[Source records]
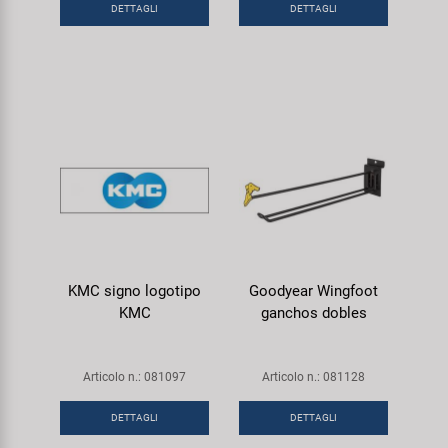
DETTAGLI
DETTAGLI
KMC signo logotipo
Goodyear Wingfoot
KMC
ganchos dobles
Articolo n.: 081097
Articolo n.: 081128
DETTAGLI
DETTAGLI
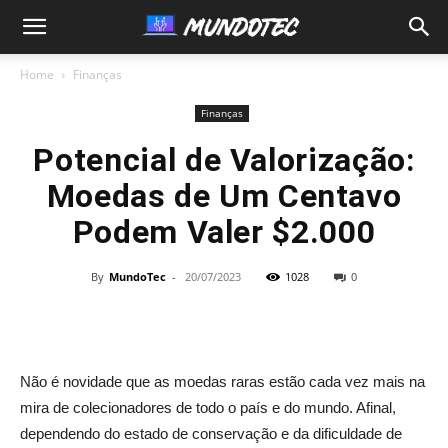
MundoTec
Home
Finanças
Finanças
Potencial de Valorização:
Moedas de Um Centavo
Podem Valer $2.000
By
MundoTec
-
20/07/2023
1028
0
Não é novidade que as moedas raras estão cada vez mais na
mira de colecionadores de todo o país e do mundo. Afinal,
dependendo do estado de conservação e da dificuldade de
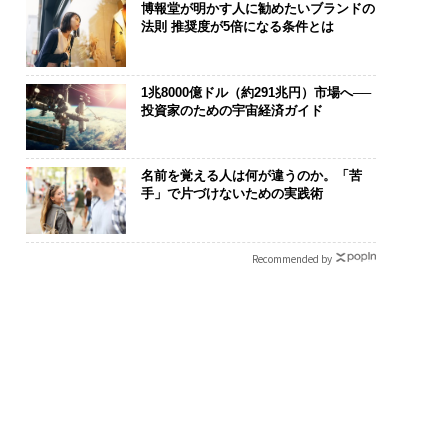
博報堂が明かす人に勧めたいブランドの
法則 推奨度が5倍になる条件とは
1兆8000億ドル（約291兆円）市場へ──
投資家のための宇宙経済ガイド
が変えるのは効率では
目先の転職ではなく「10
内製化こそ、
顧客体験だ──Hub
年後の価値」をつくる─
ィングの本質
名前を覚える人は何が違うのか。「苦
手」で片づけないための実践術
t Japanが語る「Gr
─アサインの長期伴走型
ジーズが実践
Better」な組織のつ
支援とは
代ファームの
方
Recommended by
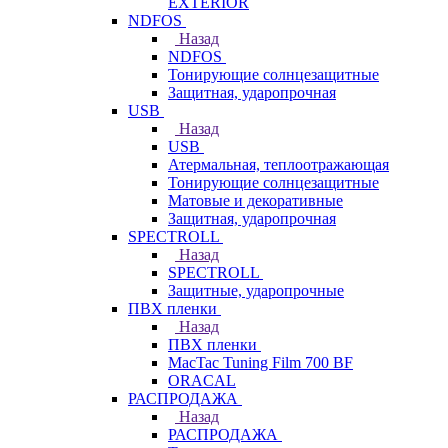
EXTERIOR
NDFOS
Назад
NDFOS
Тонирующие солнцезащитные
Защитная, ударопрочная
USB
Назад
USB
Атермальная, теплоотражающая
Тонирующие солнцезащитные
Матовые и декоративные
Защитная, ударопрочная
SPECTROLL
Назад
SPECTROLL
Защитные, ударопрочные
ПВХ пленки
Назад
ПВХ пленки
MacTac Tuning Film 700 BF
ORACAL
РАСПРОДАЖА
Назад
РАСПРОДАЖА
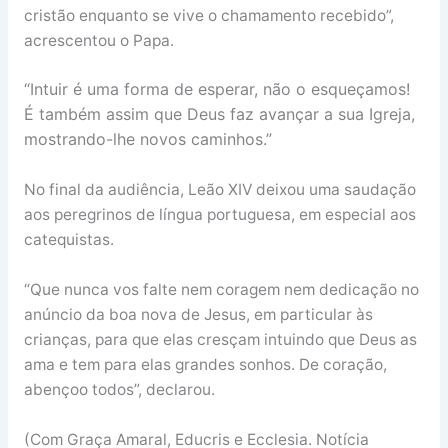
cristão enquanto se vive o chamamento recebido”,
acrescentou o Papa.
“Intuir é uma forma de esperar, não o esqueçamos!
É também assim que Deus faz avançar a sua Igreja,
mostrando-lhe novos caminhos.”
No final da audiência, Leão XIV deixou uma saudação
aos peregrinos de língua portuguesa, em especial aos
catequistas.
“Que nunca vos falte nem coragem nem dedicação no
anúncio da boa nova de Jesus, em particular às
crianças, para que elas cresçam intuindo que Deus as
ama e tem para elas grandes sonhos. De coração,
abençoo todos”, declarou.
(Com Graça Amaral, Educris e Ecclesia. Notícia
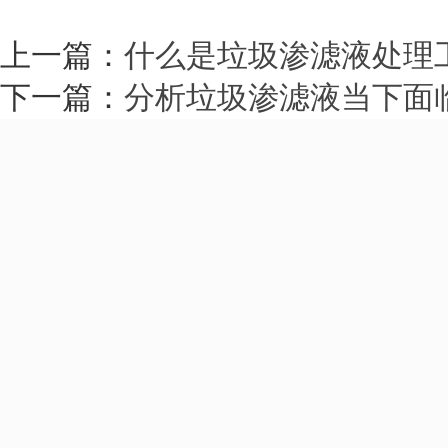
上一篇：
什么是垃圾渗滤液处理
下一篇：
分析垃圾渗滤液当下面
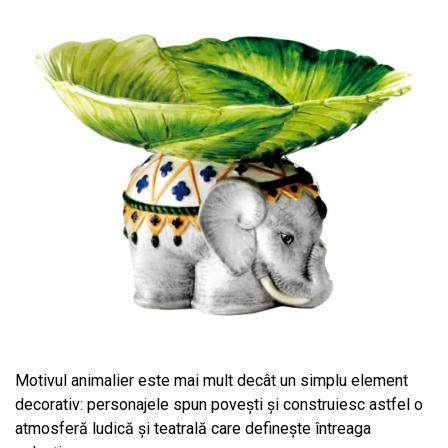
Motivul animalier este mai mult decât un simplu element
decorativ: personajele spun povești și construiesc astfel o
atmosferă ludică și teatrală care definește întreaga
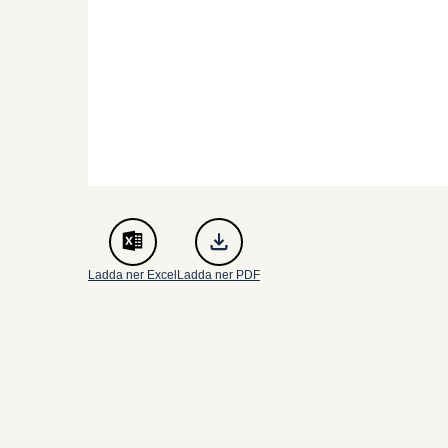
Ladda ner Excel
Ladda ner PDF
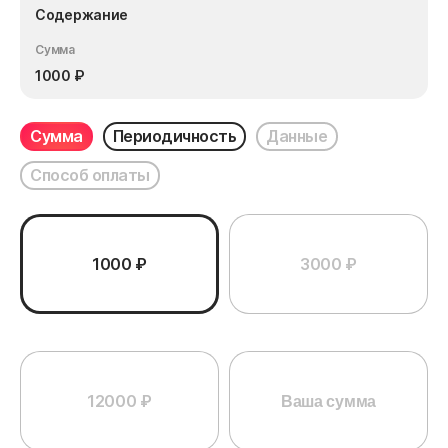
Содержание
Сумма
1000
₽
Сумма
Периодичность
Данные
Способ оплаты
1000 ₽
3000 ₽
12000 ₽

WHAT THE TASK ASKS: Copy every line of text in the material above verbatim, keeping the original order and leaving out the pictures.

COMPLETED EXERCISE:
DETTAGLI
DETTAGLI
KMC signo logotipo
Goodyear Wingfoot
KMC
ganchos dobles
Articolo n.: 081097
Articolo n.: 081128
DETTAGLI
DETTAGLI
MundoTec
Home
Finanças
Finanças
Potencial de Valorização:
Moedas de Um Centavo
Podem Valer $2.000
By
MundoTec
-
20/07/2023
1028
0
Não é novidade que as moedas raras estão cada vez mais na
mira de colecionadores de todo o país e do mundo. Afinal,
dependendo do estado de conservação e da dificuldade de
博報堂が明かす人に勧めたいブランドの
法則 推奨度が5倍になる条件とは
1兆8000億ドル（約291兆円）市場へ──
投資家のための宇宙経済ガイド
が変えるのは効率では
目先の転職ではなく「10
内製化こそ、
顧客体験だ──Hub
年後の価値」をつくる─
ィングの本質
名前を覚える人は何が違うのか。「苦
手」で片づけないための実践術
t Japanが語る「Gr
─アサインの長期伴走型
ジーズが実践
Better」な組織のつ
支援とは
代ファームの
方
Recommended by
EXTERIOR
NDFOS
Назад
NDFOS
Тонирующие солнцезащитные
Защитная, ударопрочная
USB
Назад
USB
Атермальная, теплоотражающая
Тонирующие солнцезащитные
Матовые и декоративные
Защитная, ударопрочная
SPECTROLL
Назад
SPECTROLL
Защитные, ударопрочные
ПВХ пленки
Назад
ПВХ пленки
MacTac Tuning Film 700 BF
ORACAL
РАСПРОДАЖА
Назад
РАСПРОДАЖА
cristão enquanto se vive o chamamento recebido”,
acrescentou o Papa.
“Intuir é uma forma de esperar, não o esqueçamos!
É também assim que Deus faz avançar a sua Igreja,
mostrando-lhe novos caminhos.”
No final da audiência, Leão XIV deixou uma saudação
aos peregrinos de língua portuguesa, em especial aos
catequistas.
“Que nunca vos falte nem coragem nem dedicação no
anúncio da boa nova de Jesus, em particular às
crianças, para que elas cresçam intuindo que Deus as
ama e tem para elas grandes sonhos. De coração,
abençoo todos”, declarou.
(Com Graça Amaral, Educris e Ecclesia. Notícia
上一篇：
什么是垃圾渗滤液处理
下一篇：
分析垃圾渗滤液当下面
Motivul animalier este mai mult decât un simplu element
decorativ: personajele spun povești și construiesc astfel o
atmosferă ludică și teatrală care definește întreaga
Ladda ner Excel
Ladda ner PDF
Содержание
Сумма
1000
₽
Сумма
Периодичность
Данные
Способ оплаты
1000 ₽
3000 ₽
12000 ₽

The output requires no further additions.